Der Arbeitgeber muss bereits vor der Bereitstellung des Arbeitsmittels prüfen,

  • ob das Arbeitsmittel für die vorgesehene Nutzung geeignet ist,
  • ob das Arbeitsmittel bestimmungsgemäß verwendet werden kann (ergibt sich aus der Gefährdungsbeurteilung am Arbeitsplatz),
  • ob das Arbeitsmittel der vorgesehenen Belastung genügt und wo ggf. die Einsatzgrenzen sind (ergibt sich aus der Betriebsanleitung des Herstellers),
  • ob ggf. die Aufstellungsbedingungen gemäß der Betriebsanleitung des Herstellers erfüllt sind, wie z.B.: Anforderungen an das Fundament oder an die Aufhängung, Maßnahmen zur Dämpfung von Vibrationen, Maßnahmen zur Lärmminderung.
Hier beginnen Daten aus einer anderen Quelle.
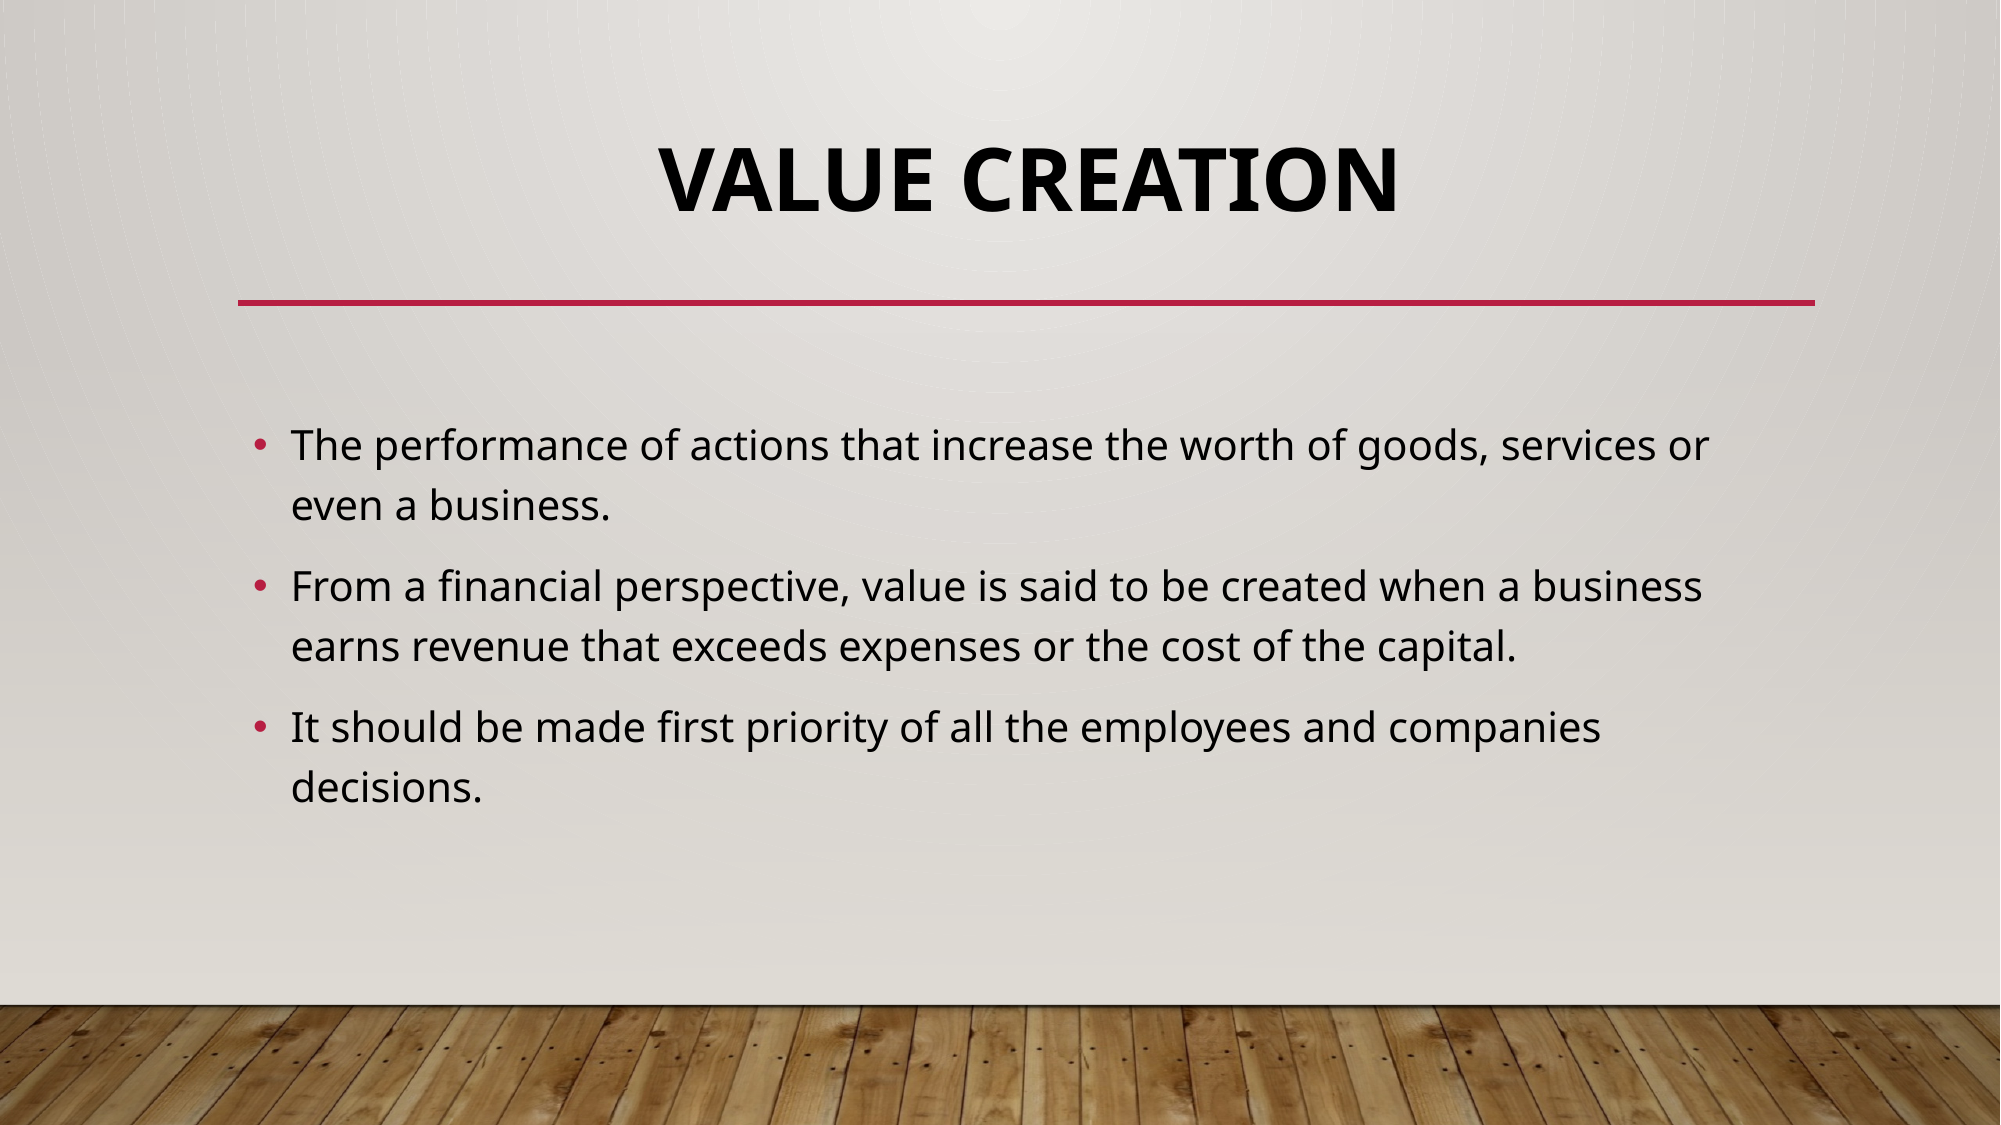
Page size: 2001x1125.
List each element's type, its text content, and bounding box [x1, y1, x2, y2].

Maßnahmen zur sicheren Ableitung gesundheitsschädlicher Emissionen, bauseits auszuführende Sicherheitsabschalteinrichtungen
  • ob bei der vorgesehenen Benutzung der Arbeitsmittel Gefahren für Sicherheit und Gesundheitsschutz der Beschäftigten verblieben sind und welche Maßnahmen geeignet sind, um die Gefährdung so gering wie möglich zu halten. Gefahren für Sicherheit und Gesundheitsschutz der Beschäftigten können z.B. von gefährlichen Bewegungen, Gefahrenstellen (z.B. Schnitt-, Scher-, Quetsch-, Fang-, Stoßstellen), Vibrationen, Lärm, heißen oder sehr kalten Oberflächen, gesundheitsschädlichen Emissionen, elektromagnetischen Feldern, ionisierender und nicht ionisierender Strahlung ausgehen.
  • Ist die Benutzung eines Arbeitsmittels mit einer besonderen Gefährdung für die Sicherheit oder Gesundheit der Beschäftigten verbunden, hat der Arbeitgeber die erforderlichen Maßnahmen zu treffen, damit die Benutzung des Arbeitsmittels den hierzu beauftragten Beschäftigten vorbehalten bleibt.
Was die Beschäftigten zu beachten haben

Die Beschäftigten sind nach dem Arbeitsschutzgesetz verpflichtet,

  • Arbeitsmittel einschließlich der Schutzvorrichtungen bestimmungsgemäß zu verwenden,
  • die Betriebsanweisungen des Arbeitgebers zu beachten,
  • Sichtprüfung der Arbeitsmittel auf offensichtliche Mängel vor der Benutzung durchzuführen,
  • defekte oder offensichtlich mangelhafte Arbeitsmittel nicht mehr zu verwenden und unverzüglich Vorgesetzte über den Mangel zu informieren,
  • Instandsetzungs-, Wartungs- und Umbauarbeiten nur von den Beauftragten, die hierzu vom Arbeitgeber speziell autorisiert und unterwiesen sind, durchführen zu lassen.